The euro is trading at levels not seen since January 2015 and has posted its best run in five years as dollar weakens and the euro zone economy starts to gradually improve.
On Tuesday, the euro hit a two-and-a-half year high against the dollar, trading just above $1.18 as investors look to move away from the risks surrounding the euro zone and focus on stronger fundamentals driving growth in the region.
"The euro is benefiting from a substantial compression in spreads, allied to removal of European political risks, the latter benefiting from the passage of the French election. The German election has moved to be seen almost as a non-event," Jeremy Stretch, head of G10 FX strategy at CIBC Capital Markets, told CNBC via email.

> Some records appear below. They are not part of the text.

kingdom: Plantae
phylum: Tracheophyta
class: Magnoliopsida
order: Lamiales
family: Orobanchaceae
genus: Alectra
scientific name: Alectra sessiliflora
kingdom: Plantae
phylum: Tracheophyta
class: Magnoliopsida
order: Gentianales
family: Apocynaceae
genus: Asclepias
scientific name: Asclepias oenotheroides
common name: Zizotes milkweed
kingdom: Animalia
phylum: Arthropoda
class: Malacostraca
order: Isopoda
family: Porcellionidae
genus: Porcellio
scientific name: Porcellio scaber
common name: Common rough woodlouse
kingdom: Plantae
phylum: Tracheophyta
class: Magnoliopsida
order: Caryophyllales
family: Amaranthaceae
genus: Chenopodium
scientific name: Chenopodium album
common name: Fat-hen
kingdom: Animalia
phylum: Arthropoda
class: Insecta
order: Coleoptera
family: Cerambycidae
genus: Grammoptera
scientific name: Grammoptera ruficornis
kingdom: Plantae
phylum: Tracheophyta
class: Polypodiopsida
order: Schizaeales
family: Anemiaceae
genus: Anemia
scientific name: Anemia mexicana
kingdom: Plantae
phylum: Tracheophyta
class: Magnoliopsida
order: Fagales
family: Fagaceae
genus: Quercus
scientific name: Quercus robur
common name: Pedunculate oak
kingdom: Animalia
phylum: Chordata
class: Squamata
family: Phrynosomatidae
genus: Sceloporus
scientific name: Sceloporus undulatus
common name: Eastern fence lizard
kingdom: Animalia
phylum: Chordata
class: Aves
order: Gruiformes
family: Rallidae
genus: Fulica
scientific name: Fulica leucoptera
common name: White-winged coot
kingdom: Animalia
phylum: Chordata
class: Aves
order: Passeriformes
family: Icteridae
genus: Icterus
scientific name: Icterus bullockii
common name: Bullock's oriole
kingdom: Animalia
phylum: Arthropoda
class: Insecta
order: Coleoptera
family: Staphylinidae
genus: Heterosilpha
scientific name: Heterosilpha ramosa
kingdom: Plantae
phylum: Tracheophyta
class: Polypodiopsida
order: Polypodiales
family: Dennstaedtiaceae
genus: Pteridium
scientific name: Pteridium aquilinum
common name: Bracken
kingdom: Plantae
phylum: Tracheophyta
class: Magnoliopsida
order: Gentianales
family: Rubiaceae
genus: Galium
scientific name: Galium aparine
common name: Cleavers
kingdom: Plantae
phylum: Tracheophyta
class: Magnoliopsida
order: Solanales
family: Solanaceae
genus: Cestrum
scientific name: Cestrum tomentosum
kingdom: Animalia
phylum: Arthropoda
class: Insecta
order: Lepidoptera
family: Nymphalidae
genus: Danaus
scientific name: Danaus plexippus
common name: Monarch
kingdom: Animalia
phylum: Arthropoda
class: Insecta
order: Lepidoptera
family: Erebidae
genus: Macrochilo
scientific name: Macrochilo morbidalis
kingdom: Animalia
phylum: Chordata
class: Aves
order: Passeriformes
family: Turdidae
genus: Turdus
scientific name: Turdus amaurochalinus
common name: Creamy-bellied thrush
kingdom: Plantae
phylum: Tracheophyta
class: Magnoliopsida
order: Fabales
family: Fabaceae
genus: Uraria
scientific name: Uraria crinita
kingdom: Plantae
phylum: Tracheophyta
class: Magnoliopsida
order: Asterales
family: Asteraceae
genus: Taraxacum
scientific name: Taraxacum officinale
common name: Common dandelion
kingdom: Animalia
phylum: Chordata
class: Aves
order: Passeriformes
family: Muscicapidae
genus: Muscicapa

Stretch further explained that improved euro fundamentals, such as annual growth reaching levels not seen in six years, has allowed the European Central Bank to think about tightening its ultra-loose monetary policy. "The prospect of an easing in bond-buying will start to arrest the aggressive expansion in the ECB's balance sheet."
The euro is on course for its best year since 2003 when it ended the year up more than 12 percent. The currency has risen nearly 13 percent since the start of 2017 and has also posted its fifth monthly rise in a row, logging its best run in five years.
Since the start of the year, with the exception of February, the euro has ended the month on a positive note.